Белль смотрела, как чайник исчезает за дверью. В животе у нее требовательно заурчало. «Ладно, – подумала она. – Поужинаю, но только один раз. А потом уйду».
На кухне уже все было готово. Отправившись поговорить с Белль, миссис Поттс оставила за старшего Люмьера. Канделябр не сомневался: домоправительница убедит Белль спуститься вниз перекусить.
Однако Люмьер собирался превратить этот перекус в нечто более основательное. Этот ужин Белль запомнит на всю жизнь. К ужину подадут шедевры кулинарии, вкуснейшие закуски, восхитительные напитки и, разумеется, изумительные десерты. К тому времени как Белль отложит вилку, ей не захочется покидать замок – во всяком случае, Люмьер очень на это надеялся.
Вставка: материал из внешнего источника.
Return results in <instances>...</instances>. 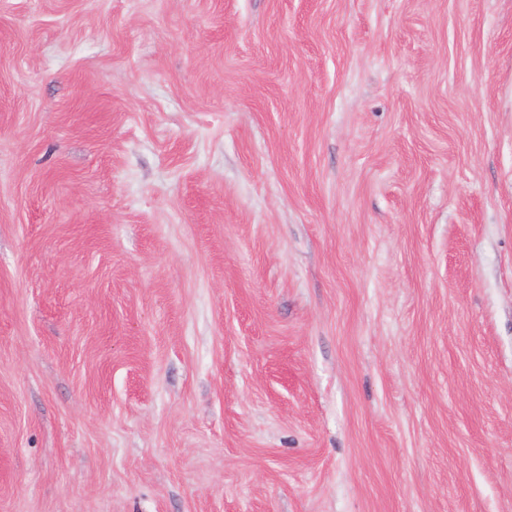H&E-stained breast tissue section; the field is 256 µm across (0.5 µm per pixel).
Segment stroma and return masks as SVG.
Listing matches in <instances>:
<instances>
[{
    "instance_id": "1",
    "label": "stroma",
    "mask_w": 512,
    "mask_h": 512,
    "mask_svg": "<svg viewBox=\"0 0 512 512\" xmlns=\"http://www.w3.org/2000/svg\"><path fill=\"white\" fill-rule=\"evenodd\" d=\"M0 512H512V0H0Z\"/></svg>"
}]
</instances>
Влетев в кухню, он сложил свои свечи-руки вместе и взволнованно объявил:
– Они идут! Последняя проверка, всем приготовиться!
Он с удовольствием наблюдал, как все слуги бросаются выполнять его команду: они все понимали, как важен этот ужин.
Кажется, это понимали все, кроме Когсворта.
– Не вздумайте! – заявил мажордом, определенно нарываясь на драку. Он важно сложил на груди руки. – Если хозяин узнает, что вы ослушались его приказа и накормили ее, он обвинит во всем меня.
Люмьер повернулся, посмотрел на друга и вздохнул. Как можно думать только о себе? Подсвечник подошел к часам и кивнул.
– Да, – заявил он легкомысленным тоном, хотя намерения у него были самые серьезные. – Я лично за этим прослежу. Но неужели ты не видел, как смело она ему перечила? Говорю тебе, это та самая девушка! Они должны влюбиться друг в друга, если мы хотим снова стать людьми, но у них не будет такой возможности, если девушка не выйдет из своей комнаты.
– Ты же знаешь, что она никогда его не полюбит, – тихо пробормотал Когсворт.
– Друг мой, сломанные часы показывают правильное время дважды в день, – ответил Люмьер, отказываясь поддаваться пессимизму нудного мажордома. – И сейчас ты не прав. Мы должны попробовать.
Отвернувшись от Когсворта, он подошел к Кюизиньеру. На плите булькали горшки и шипели сковородки, заполняя кухню соблазнительными ароматами. Люмьер затылком чувствовал, что Когсворт смотрит на него, и знал: в душе мажордома разворачивается борьба. Люмьер его не винил. Мажордом прав: если хозяин обо всем узнает, то наверняка подумает, что все это задумал Когсворт. Но у них нет выбора. Не каждый день в заколдованный замок приходит девушка, которой хватает духу спорить с хозяином. Нет, подумал Люмьер, качая головой и решительно взмахивая свечами. Этот ужин состоится, с разрешения Когсворта или без него.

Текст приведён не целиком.